* _Directions_:
Please reproduce every line of the data below word for word, leaving out the pictures.

* _Provided data_:
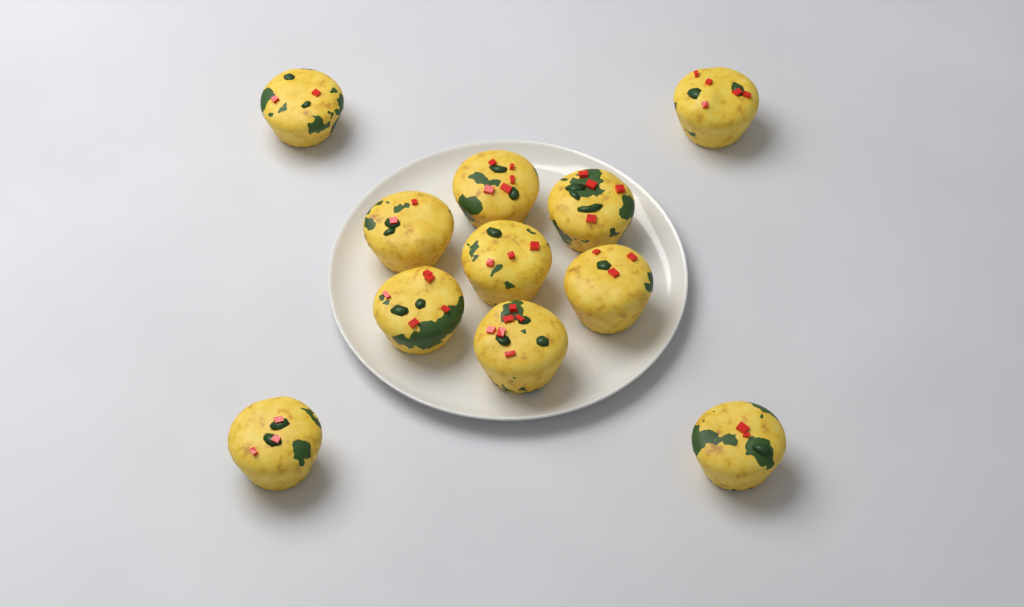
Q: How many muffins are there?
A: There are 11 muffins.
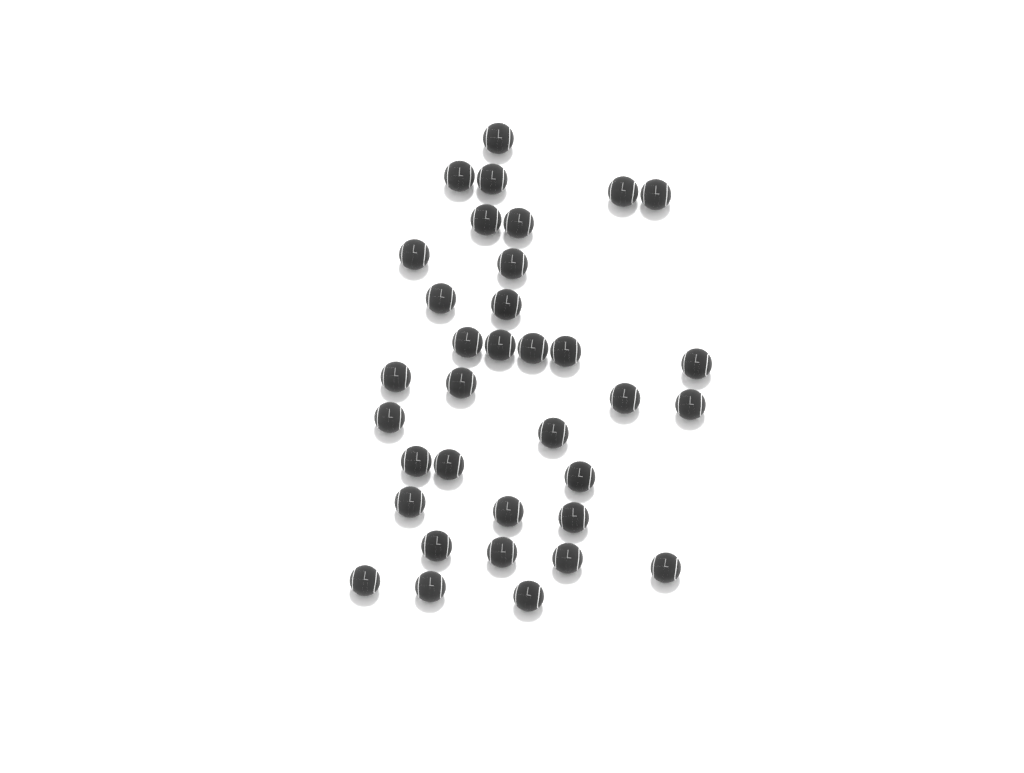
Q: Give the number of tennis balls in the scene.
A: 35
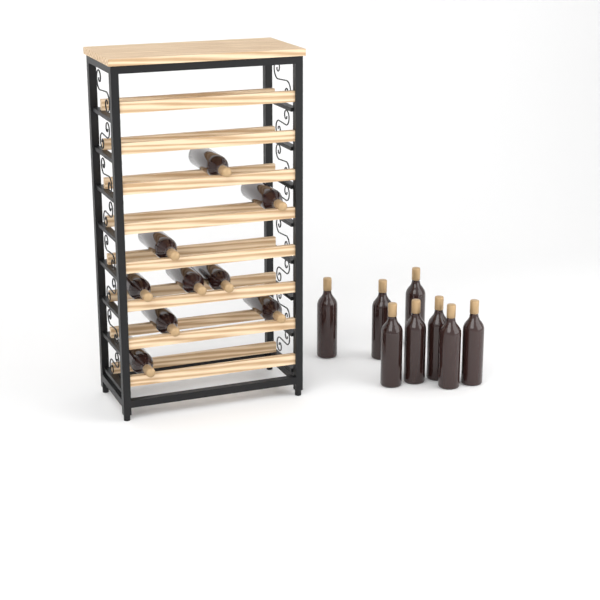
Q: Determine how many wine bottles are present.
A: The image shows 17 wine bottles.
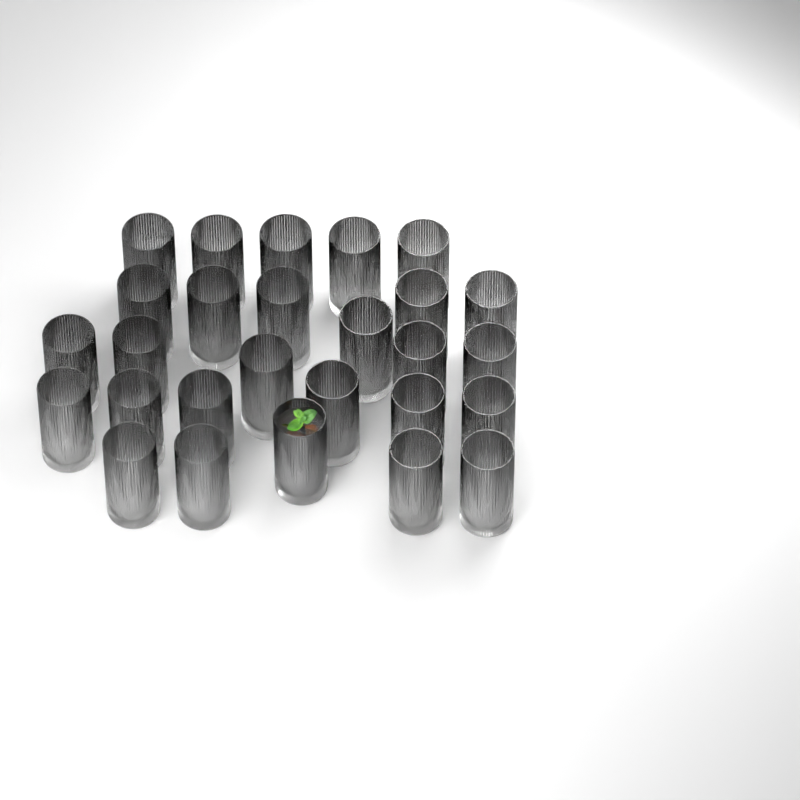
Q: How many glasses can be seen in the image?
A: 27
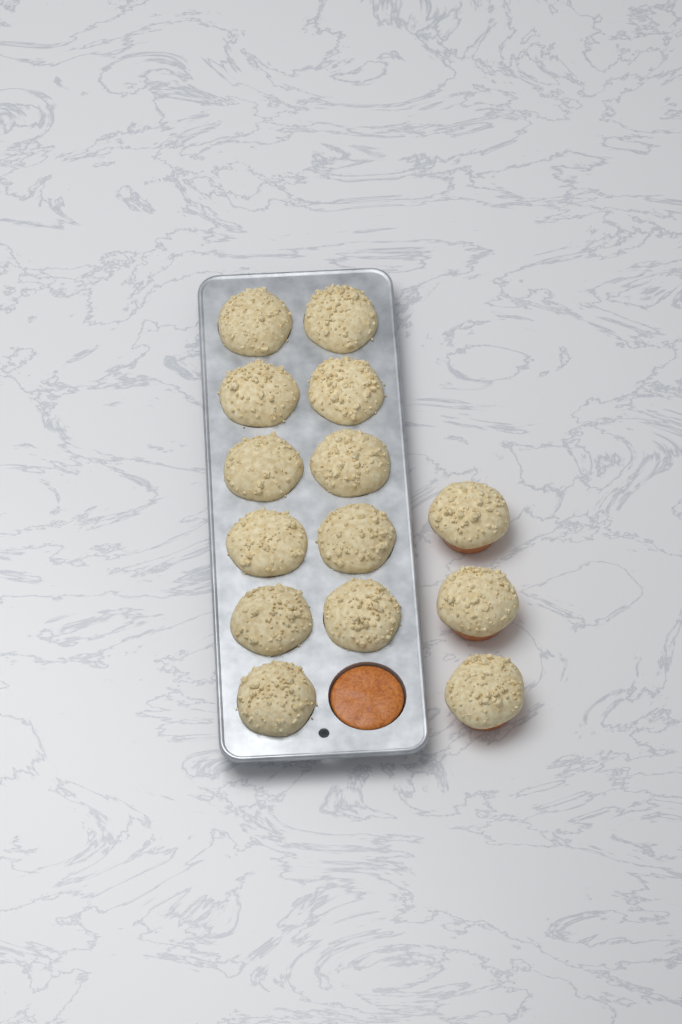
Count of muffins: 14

* _Task result_:
Q: How many muffins are there?
A: There are 11 muffins.
Q: Give the number of tennis balls in the scene.
A: 35
Q: Determine how many wine bottles are present.
A: The image shows 17 wine bottles.
Q: How many glasses can be seen in the image?
A: 27
Count of muffins: 14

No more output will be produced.